**Your objective**
Update the records by writing out again only the lines that begin at the line with "order: Boraginales" and end after the line with "genus: Echinocereus". In those lines, change each "common name" to "vernacular name" and keep everything else the same.

**Listing**

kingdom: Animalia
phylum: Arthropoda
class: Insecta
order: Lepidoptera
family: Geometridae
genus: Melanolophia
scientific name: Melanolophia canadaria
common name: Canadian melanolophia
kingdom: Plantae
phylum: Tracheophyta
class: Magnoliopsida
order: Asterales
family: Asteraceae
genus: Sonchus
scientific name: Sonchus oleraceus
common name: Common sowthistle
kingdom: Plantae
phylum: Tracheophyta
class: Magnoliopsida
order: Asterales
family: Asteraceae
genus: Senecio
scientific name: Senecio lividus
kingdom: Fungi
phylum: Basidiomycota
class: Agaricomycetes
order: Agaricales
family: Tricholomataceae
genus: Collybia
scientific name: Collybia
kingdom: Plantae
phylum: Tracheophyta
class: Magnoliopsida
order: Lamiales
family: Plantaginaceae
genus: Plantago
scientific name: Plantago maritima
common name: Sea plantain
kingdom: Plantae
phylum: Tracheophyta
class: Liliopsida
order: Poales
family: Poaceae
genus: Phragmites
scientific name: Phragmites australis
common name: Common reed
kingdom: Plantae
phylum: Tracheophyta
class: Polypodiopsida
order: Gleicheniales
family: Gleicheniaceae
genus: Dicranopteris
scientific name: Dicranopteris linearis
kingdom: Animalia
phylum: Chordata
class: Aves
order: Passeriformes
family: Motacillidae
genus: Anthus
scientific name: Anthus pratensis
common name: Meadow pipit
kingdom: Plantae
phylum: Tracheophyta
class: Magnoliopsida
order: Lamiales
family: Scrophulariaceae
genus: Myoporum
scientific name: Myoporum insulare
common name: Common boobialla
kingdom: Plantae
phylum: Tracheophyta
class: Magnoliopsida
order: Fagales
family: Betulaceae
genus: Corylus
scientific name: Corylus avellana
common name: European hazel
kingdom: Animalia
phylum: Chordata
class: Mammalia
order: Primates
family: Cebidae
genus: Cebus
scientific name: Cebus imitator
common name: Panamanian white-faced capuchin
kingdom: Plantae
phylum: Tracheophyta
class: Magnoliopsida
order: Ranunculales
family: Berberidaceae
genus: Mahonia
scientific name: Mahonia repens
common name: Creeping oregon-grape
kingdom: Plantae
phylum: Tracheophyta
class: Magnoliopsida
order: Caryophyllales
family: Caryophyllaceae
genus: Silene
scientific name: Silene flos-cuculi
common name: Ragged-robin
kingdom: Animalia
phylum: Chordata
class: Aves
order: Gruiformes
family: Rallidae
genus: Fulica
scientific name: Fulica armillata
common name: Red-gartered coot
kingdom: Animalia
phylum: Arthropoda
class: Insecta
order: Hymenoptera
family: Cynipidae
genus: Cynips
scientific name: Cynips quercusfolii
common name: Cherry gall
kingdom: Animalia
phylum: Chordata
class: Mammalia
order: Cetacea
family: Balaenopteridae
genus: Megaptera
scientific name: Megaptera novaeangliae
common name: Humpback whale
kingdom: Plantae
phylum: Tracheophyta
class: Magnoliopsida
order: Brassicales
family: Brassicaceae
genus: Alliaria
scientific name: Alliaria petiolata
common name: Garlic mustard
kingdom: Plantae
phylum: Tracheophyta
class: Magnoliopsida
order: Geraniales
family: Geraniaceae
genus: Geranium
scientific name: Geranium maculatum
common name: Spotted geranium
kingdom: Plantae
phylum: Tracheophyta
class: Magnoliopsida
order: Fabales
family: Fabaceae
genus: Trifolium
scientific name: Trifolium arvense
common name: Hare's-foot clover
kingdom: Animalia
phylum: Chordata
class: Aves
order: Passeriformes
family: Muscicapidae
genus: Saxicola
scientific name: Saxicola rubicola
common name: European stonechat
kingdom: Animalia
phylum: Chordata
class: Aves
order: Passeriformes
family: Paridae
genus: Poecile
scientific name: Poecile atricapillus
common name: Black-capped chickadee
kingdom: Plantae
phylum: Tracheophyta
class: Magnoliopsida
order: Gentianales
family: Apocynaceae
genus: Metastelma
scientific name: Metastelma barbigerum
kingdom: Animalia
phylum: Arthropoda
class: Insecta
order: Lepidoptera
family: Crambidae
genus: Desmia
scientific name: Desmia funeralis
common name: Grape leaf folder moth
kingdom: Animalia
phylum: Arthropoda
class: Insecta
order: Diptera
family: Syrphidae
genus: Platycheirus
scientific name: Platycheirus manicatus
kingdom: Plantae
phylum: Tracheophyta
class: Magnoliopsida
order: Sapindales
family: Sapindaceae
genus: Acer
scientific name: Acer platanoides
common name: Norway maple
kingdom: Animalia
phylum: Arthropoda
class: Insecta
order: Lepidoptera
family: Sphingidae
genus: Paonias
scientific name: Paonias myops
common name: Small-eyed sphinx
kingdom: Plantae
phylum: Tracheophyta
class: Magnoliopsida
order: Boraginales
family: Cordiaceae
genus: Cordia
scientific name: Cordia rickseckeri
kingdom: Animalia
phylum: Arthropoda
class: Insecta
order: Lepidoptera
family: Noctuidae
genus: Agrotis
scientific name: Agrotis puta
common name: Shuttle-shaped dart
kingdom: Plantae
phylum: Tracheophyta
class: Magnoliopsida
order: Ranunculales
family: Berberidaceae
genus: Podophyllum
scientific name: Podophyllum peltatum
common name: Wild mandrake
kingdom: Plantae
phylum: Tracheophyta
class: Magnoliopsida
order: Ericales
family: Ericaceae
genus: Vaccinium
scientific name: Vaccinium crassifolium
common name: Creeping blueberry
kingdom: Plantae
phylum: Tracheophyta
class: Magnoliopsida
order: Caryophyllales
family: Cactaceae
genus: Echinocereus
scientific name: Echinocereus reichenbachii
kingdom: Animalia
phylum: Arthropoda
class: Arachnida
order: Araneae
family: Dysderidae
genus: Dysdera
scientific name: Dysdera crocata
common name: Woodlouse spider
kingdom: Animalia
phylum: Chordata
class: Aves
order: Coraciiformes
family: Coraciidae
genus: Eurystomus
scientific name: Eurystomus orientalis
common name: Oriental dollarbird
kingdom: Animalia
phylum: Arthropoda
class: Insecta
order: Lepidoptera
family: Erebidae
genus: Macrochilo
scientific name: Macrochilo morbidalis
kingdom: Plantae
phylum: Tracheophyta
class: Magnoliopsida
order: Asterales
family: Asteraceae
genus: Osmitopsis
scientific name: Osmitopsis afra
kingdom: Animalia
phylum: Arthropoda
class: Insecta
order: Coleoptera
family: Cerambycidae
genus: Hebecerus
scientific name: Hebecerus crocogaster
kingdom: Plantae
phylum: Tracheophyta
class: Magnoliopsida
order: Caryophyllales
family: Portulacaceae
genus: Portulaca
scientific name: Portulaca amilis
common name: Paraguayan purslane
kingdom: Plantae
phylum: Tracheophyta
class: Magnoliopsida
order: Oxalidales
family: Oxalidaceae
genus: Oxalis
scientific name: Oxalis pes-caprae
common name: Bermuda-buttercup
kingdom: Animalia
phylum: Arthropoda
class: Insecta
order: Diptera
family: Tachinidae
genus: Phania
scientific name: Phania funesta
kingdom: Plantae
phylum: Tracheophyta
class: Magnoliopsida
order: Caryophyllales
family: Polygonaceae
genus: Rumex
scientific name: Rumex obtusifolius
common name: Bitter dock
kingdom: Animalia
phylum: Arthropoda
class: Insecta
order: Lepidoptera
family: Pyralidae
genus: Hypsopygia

**Reply to the exercise**
order: Boraginales
family: Cordiaceae
genus: Cordia
scientific name: Cordia rickseckeri
kingdom: Animalia
phylum: Arthropoda
class: Insecta
order: Lepidoptera
family: Noctuidae
genus: Agrotis
scientific name: Agrotis puta
vernacular name: Shuttle-shaped dart
kingdom: Plantae
phylum: Tracheophyta
class: Magnoliopsida
order: Ranunculales
family: Berberidaceae
genus: Podophyllum
scientific name: Podophyllum peltatum
vernacular name: Wild mandrake
kingdom: Plantae
phylum: Tracheophyta
class: Magnoliopsida
order: Ericales
family: Ericaceae
genus: Vaccinium
scientific name: Vaccinium crassifolium
vernacular name: Creeping blueberry
kingdom: Plantae
phylum: Tracheophyta
class: Magnoliopsida
order: Caryophyllales
family: Cactaceae
genus: Echinocereus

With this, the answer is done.